トランプ大統領の就任以降に緊張高まる

 英BBCによると、革命防衛隊はイラン経済にも大きな影響力を持っています。軍事産業ばかりか、住宅建設、インフラ開発、石油ガスプロジェクトにも手を広げ、利益を上げているのです。防衛隊はあらゆる面で、厳格なイスラム国家を支える骨格になったと言っても過言ではありません。

 米国のブッシュ(子)政権はイラク戦争の前年の2002年、イラク、北朝鮮、イランの3カ国を「悪の枢軸」と呼び、非難を強め、イランの強い反発を呼びました。
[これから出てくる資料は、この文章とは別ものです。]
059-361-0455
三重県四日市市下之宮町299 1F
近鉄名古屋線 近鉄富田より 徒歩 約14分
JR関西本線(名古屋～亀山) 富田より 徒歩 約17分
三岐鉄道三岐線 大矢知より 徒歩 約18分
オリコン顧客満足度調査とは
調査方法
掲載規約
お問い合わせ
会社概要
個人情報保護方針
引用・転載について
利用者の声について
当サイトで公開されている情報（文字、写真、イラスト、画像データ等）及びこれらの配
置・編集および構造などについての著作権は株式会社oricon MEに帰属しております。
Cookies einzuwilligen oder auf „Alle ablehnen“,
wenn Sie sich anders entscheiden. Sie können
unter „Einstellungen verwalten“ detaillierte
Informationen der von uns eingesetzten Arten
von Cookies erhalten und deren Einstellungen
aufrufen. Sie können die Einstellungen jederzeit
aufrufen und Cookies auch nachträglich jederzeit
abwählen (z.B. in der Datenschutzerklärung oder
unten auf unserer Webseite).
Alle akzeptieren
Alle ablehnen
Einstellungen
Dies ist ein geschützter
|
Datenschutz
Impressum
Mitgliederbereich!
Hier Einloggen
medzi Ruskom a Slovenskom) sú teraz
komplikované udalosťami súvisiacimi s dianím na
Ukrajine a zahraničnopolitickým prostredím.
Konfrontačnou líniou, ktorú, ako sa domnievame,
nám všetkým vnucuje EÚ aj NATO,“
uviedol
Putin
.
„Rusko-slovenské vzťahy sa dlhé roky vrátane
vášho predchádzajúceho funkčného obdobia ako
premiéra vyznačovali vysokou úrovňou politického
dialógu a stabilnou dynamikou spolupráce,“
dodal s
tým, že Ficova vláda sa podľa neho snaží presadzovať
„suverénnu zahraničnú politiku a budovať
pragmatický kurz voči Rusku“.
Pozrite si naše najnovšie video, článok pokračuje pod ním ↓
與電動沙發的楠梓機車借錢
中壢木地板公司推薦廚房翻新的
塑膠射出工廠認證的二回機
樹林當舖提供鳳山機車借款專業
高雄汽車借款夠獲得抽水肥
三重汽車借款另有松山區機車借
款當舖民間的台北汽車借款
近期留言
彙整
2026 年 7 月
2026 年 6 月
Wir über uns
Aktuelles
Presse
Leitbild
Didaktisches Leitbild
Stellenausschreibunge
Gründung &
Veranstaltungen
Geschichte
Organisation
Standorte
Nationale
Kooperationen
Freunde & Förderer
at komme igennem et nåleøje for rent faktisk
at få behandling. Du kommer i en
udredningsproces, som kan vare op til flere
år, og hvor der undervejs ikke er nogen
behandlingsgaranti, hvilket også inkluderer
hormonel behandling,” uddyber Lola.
米国のイラン核合意離脱に抗議するデモ=2018年、テヘラン(写真:AP/アフロ)

 ただ、次のオバマ政権は関係改善を模索。2015年に好機が訪れます。核開発疑惑の消えないイランと米欧などの6カ国が核合意を結んだのです。イランの核開発を制限する代わりに、米欧がイランに科してきた経済制裁を解除する内容でした。

 核施設の査察を担当する国際原子力機関(IAEA)は「イランが合意を順守している」と認めていました。しかし2017年に「自国第一主義」を掲げるトランプ氏が大統領に就任すると、米国は翌年、一方的に合意から離脱。その後、イラン経済は厳しさを増し、米国とイランの緊張が高まりました。